Rhodia International Holdings Ltd and another v Huntsman International LLC [2007] EWHC 292 (Comm)

QBD: Julian Flaux QC sitting as a deputy High Court judge: 21 February 2007


A contractual obligation to use “reasonable endeavours” was less stringent than one to use “best endeavours”. Mr Julian Flaux QC, sitting as a deputy High Court judge in the Commercial Court, so observed when finding that the defendant, Huntsman International LLC, had failed to discharge its obligation, under a contract to purchase a chemical surfactants business from the claimants, Rhodia International Holdings Ltd and Rhodia UK Ltd, to use its “reasonable endeavours” to obtain the consent of a third party, National Power (Cogeneration) Ltd, to the novation of an contract for the supply of energy to the business site.

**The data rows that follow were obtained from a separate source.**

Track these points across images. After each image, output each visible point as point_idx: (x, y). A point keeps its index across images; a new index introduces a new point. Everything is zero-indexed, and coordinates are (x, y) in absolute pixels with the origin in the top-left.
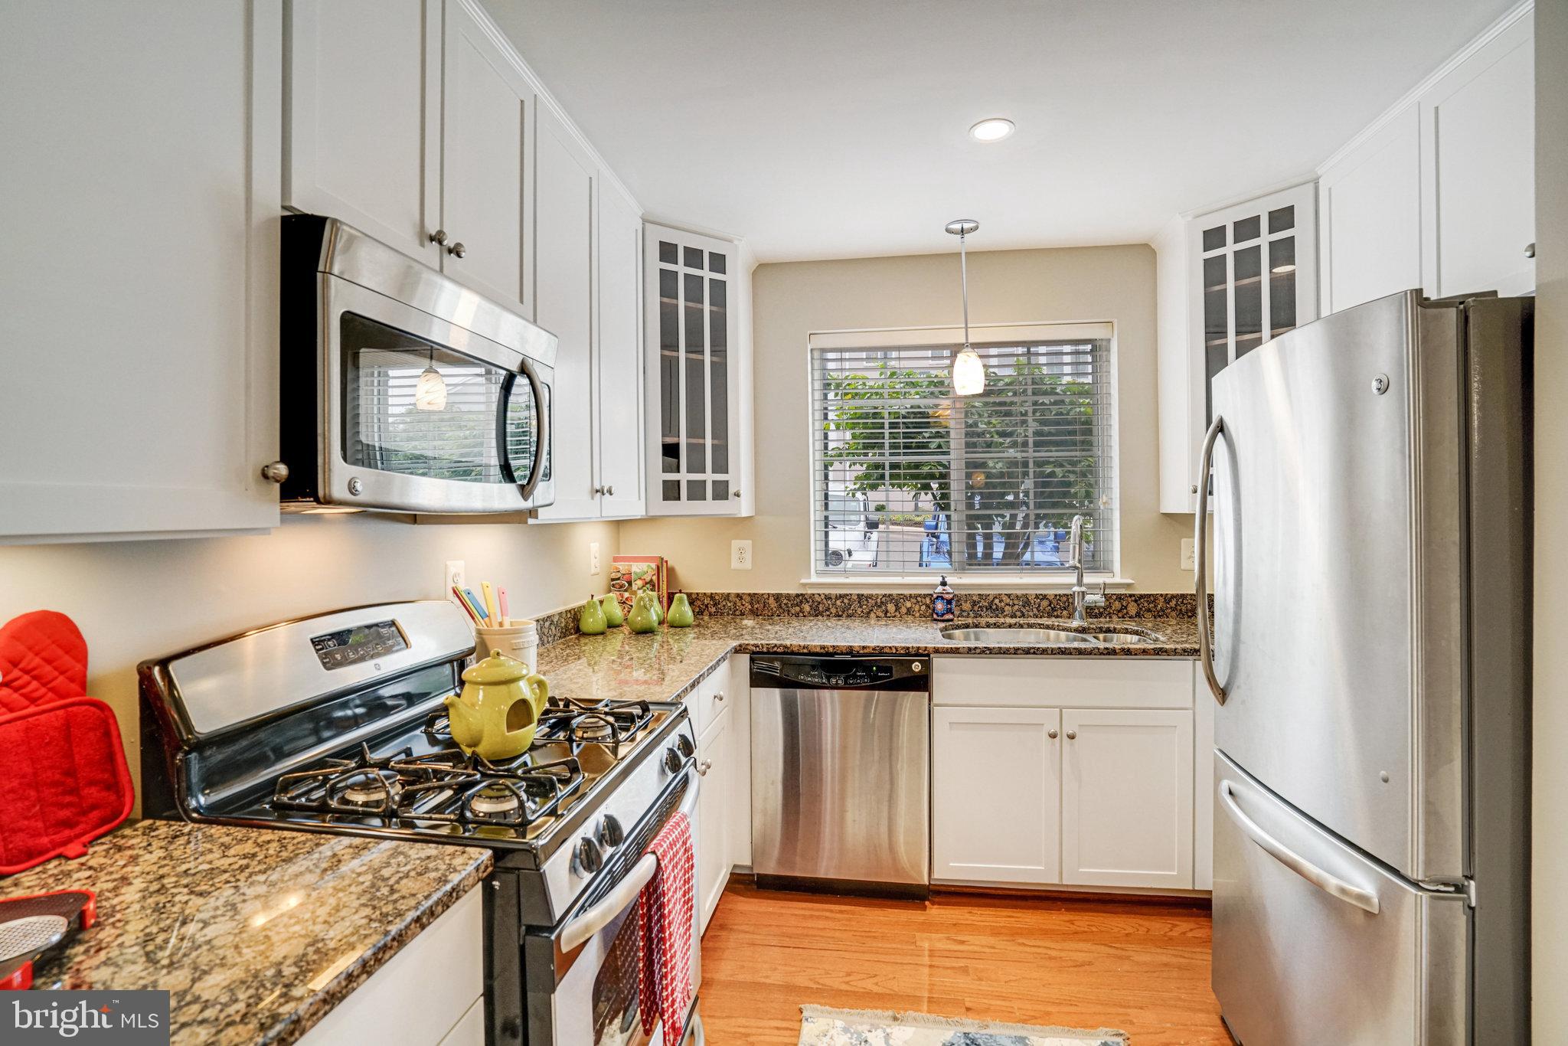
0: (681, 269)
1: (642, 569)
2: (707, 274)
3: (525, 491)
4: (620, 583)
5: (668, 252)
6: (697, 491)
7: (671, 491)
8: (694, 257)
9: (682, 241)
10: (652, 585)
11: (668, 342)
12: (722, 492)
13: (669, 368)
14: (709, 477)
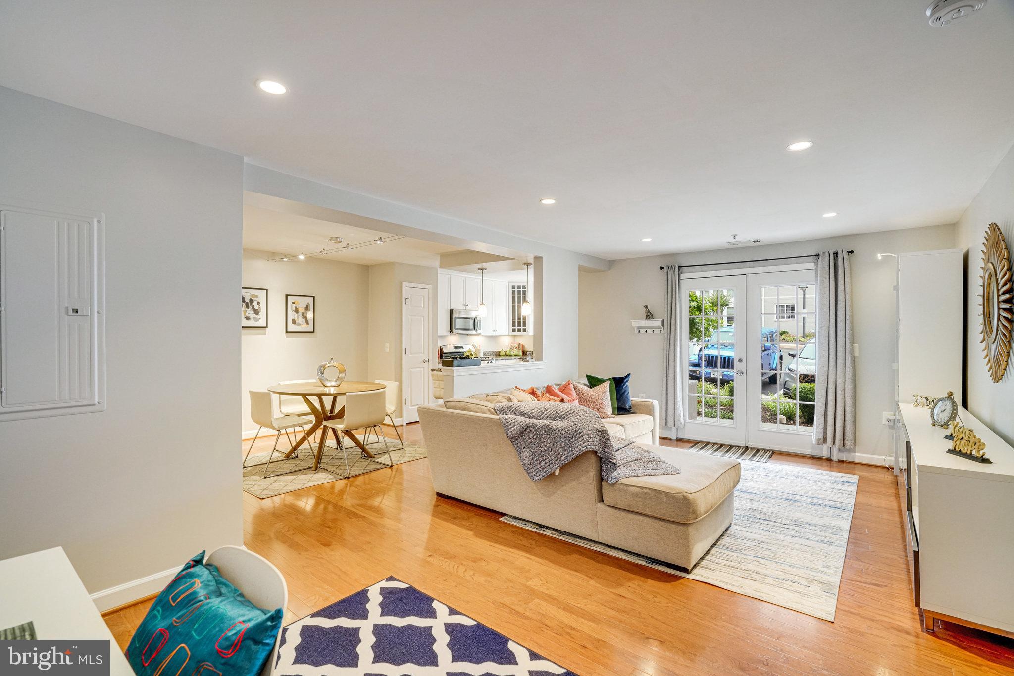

JULIAN FLAUX QC said there was some debate at the hearing as to whether “reasonable endeavours” was to be equated with “best endeavours”, a question on which there seems to be some division of judicial opinion. As a matter of language and business common sense, untrammelled by authority, one would surely conclude that they did not. This was because there might be a number of reasonable courses which could be taken in a given situation to achieve a particular aim. An obligation to use reasonable endeavours to achieve the aim probably only required a party to take one reasonable course, not all of them, whereas an obligation to use best endeavours probably required a party to take all the reasonable courses he could. Accordingly, in so far as it was necessary to decide the point, his Lordship agreed with counsel for the defendant that an obligation to use reasonable endeavours was less stringent than one to use best endeavours.



Appearances: Thomas Beazley QC and Andrew Green (DLA Piper) for the claimants; Antony Edwards-Stuart QC and Charles Pimlott (Dickinson Dees, Newcastle) for the defendant.